(Collected data)
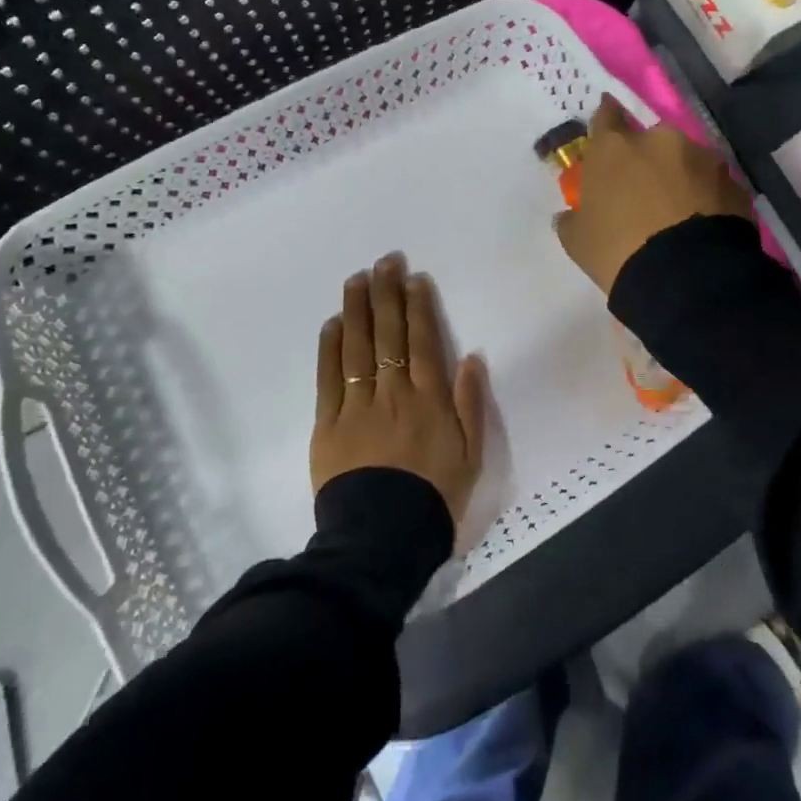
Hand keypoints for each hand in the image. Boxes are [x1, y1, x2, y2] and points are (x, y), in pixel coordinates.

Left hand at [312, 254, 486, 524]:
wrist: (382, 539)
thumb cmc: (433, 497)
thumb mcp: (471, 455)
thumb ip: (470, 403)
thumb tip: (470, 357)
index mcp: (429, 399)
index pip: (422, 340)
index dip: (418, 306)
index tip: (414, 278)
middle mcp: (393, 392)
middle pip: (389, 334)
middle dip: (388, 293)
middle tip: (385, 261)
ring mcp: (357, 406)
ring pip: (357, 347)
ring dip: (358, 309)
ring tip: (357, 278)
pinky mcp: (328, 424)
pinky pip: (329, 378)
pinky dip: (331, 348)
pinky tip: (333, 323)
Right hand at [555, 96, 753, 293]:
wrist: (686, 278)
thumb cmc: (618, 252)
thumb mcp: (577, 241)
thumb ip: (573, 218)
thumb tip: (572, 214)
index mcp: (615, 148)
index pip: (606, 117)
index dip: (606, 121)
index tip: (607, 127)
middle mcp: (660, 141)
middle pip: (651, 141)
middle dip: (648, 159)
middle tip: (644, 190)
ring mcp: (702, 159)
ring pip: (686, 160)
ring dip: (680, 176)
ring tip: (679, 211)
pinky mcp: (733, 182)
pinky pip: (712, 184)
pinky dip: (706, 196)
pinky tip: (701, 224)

--

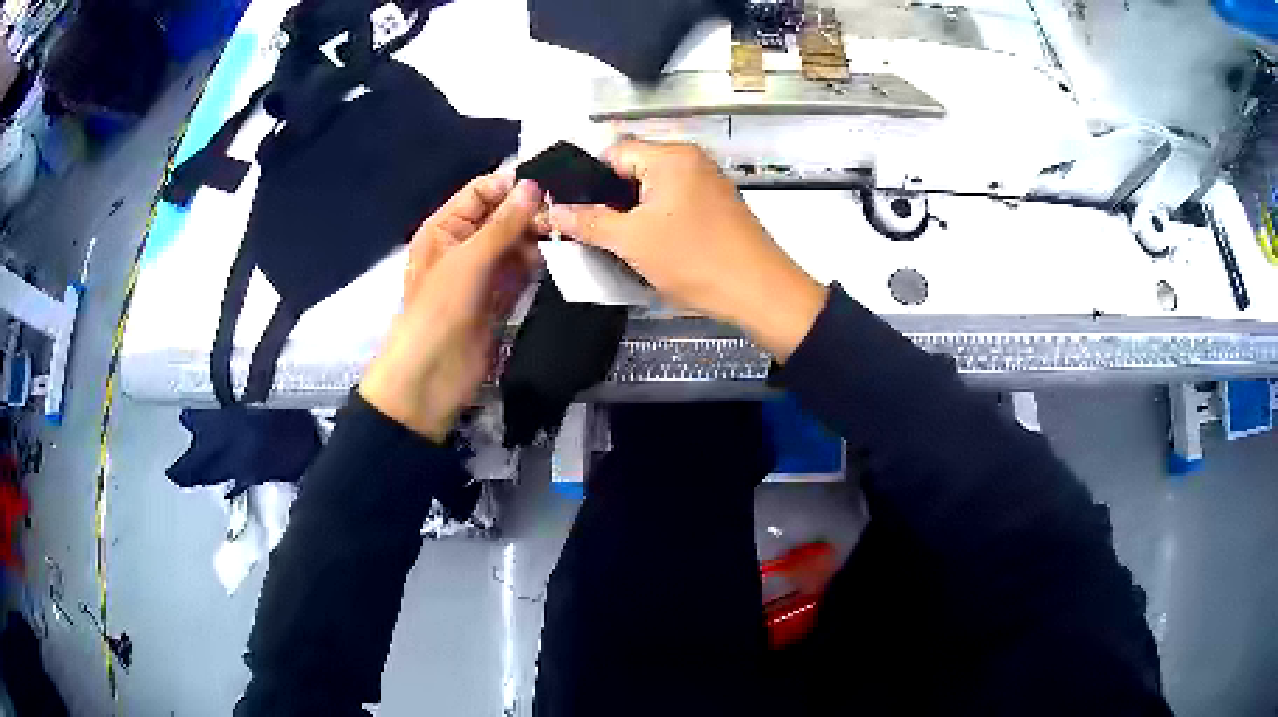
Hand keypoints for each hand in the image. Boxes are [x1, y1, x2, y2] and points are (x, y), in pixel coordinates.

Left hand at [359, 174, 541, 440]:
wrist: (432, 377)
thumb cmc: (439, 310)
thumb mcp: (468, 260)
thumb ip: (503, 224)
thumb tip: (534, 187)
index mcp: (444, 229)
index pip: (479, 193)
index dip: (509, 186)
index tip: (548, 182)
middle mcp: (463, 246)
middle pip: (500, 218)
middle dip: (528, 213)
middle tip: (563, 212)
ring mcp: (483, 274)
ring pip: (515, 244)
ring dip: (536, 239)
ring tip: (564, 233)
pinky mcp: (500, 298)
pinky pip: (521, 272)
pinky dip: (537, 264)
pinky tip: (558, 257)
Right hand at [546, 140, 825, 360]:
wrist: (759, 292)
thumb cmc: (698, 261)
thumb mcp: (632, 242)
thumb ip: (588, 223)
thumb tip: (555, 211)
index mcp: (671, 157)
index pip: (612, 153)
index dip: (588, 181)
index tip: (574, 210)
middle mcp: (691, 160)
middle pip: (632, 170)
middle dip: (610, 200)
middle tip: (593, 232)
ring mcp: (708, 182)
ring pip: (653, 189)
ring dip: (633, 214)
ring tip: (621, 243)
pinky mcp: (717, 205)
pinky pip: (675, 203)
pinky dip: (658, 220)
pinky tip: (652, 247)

* * *

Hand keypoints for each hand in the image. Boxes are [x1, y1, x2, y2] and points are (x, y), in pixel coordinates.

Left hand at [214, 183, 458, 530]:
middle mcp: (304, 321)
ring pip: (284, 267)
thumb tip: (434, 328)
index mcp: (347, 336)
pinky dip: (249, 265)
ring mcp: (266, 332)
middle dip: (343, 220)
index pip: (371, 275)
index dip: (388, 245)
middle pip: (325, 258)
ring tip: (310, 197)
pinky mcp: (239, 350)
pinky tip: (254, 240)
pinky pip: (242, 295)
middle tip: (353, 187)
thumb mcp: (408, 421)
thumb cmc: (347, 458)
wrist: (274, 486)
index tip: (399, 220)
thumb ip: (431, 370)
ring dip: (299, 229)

WHAT TO DO: The answer must consist of every line from the data that holds the string "Left".

SOLUTION FOR THIS TASK:
Left hand at [312, 254, 486, 524]:
Left hand at [359, 174, 541, 440]:
Left hand at [214, 183, 458, 530]:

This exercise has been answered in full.